YTT | Bali: FAQs


Getting To Bali

Here are helpful instructions to make your travels to Bali more easeful.

• What airport do I fly into?
Make all travel arrangements into Denpasar (DPS). Please be aware that you will need to depart the US one to two days before the start of the retreat, depending on the flight schedule you chose. The international airport code for Denpasar, Bali is DPS.

• Will I be picked up at the airport?
Yes an airport pick up will be arranged from Denpasar airport Bali to Soulshine. This cost is included to and from the airport as part of your investment.
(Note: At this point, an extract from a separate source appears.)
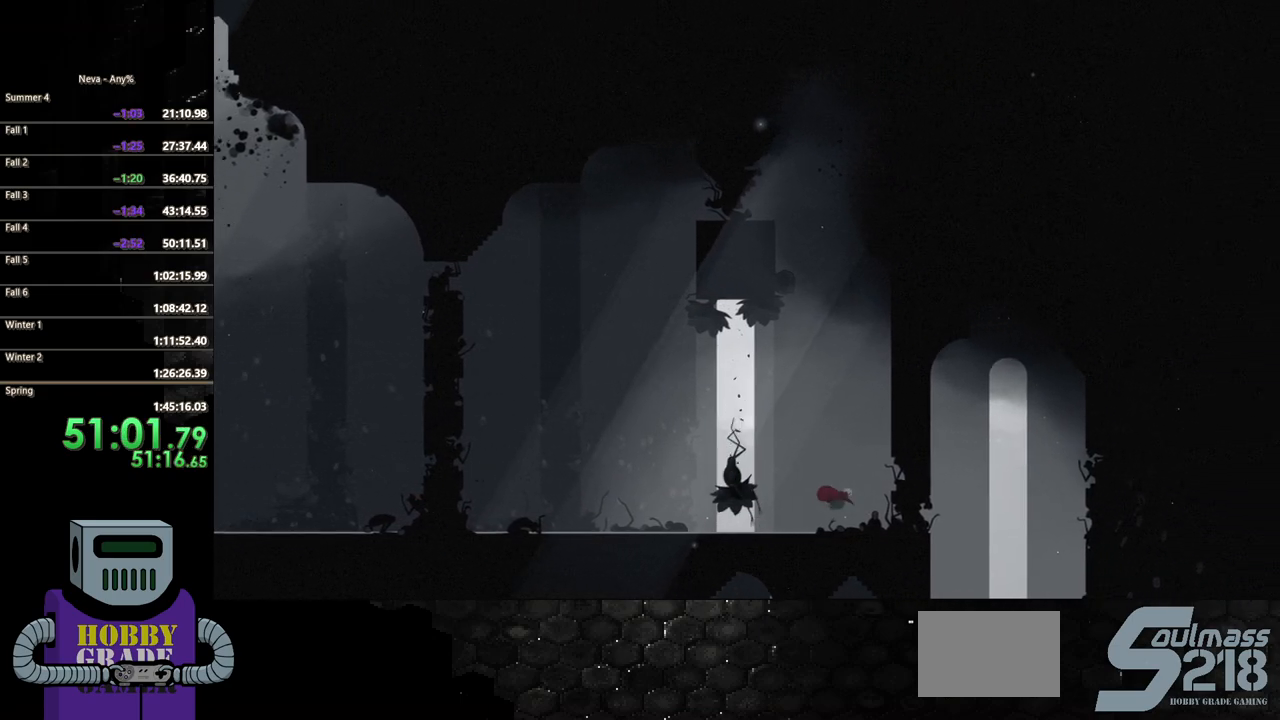
{"buttons": ["DPAD_RIGHT"], "button_events": []}
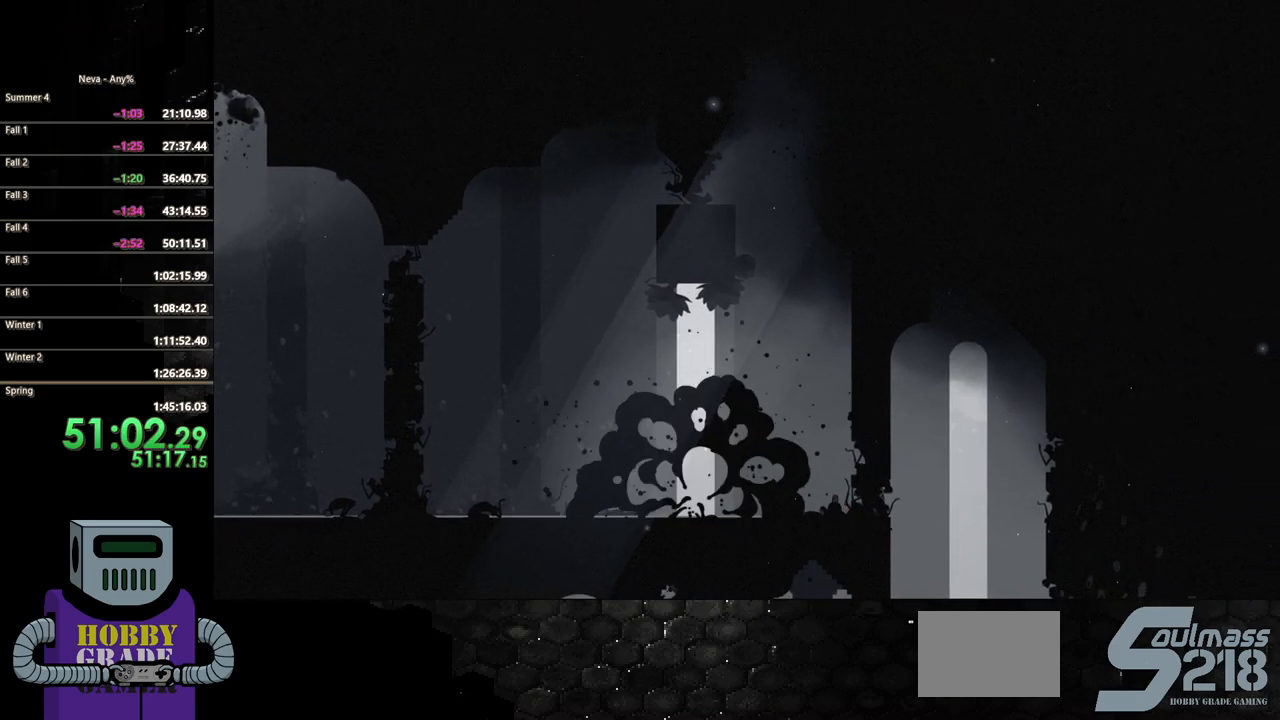
{"buttons": ["SQUARE", "DPAD_DOWN"], "button_events": [[233, "DPAD_DOWN", "down"], [233, "SQUARE", "down"], [283, "DPAD_RIGHT", "up"]]}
• What kind of Visa do I need? A 30-day ($35 USD) tourist visa (often referred to as a Visa On Arrival, since you can get it when you land at Denpasar International Airport) is required to enter Bali.

• Do I need a visa to visit Bali?
Yes, depending on your nationality. U.S. passport holders will need to show a passport valid for six months after the arrival date in Bali, a return ticket and $35USD (in exact change) for a 30 day visa.

• Do I need any inoculations?
Generally speaking, traveling to foreign countries exposes you to new germs and diseases. All inoculations or malaria tablet inquiries need to be directed to your physician for an accurate
assessment of your individual need or preference

Here are some GENERAL little tidbits to file away:
· There is free wi-fi at Denpasar airport
· Denpasar airport is about one hour from Ubud where we’ll be staying
· If you like your cocktails (eg vodka drinks, rum drinks) buy a bottle at duty free as you travel. The local stuff is not recommended, and the premium stuff is expensive. The government applies up to a 300% TAX! Same goes for wine drinkers. Balinese wine is not tasty. Beer people? You are fine Bintang is awesome! Here is a link What to Drink in Bali.

What is the electrical currency/outlet in Bali?
Bali utilizes the standard British plug (two flat blades and one flat grounding blade) and the European plug (two round pins) and is at 230V. Adapters will be necessary if you are taking any electrical items. Here is more info about the specific adaptor needed.

Is there internet access on property?
While we hope you’ll try and unplug… yes, there is wi-fi on the property.

What will the weather be like?
Because of it’s equatorial location, Bali tends to have fairly stable weather with the ‘wet’ season occurring between mid November and April and the ‘dry’ season between May and October. It is generally always hot with temperatures hovering in the mid to high 80s and up.

Will I need to ‘dress’ for dinner?
The dress code is completely up to you. It is warm well into the evenings so dress for your comfort. There is no ‘dress code’ in this relaxed atmosphere. Normally you’ll find Silvia wearing a dress.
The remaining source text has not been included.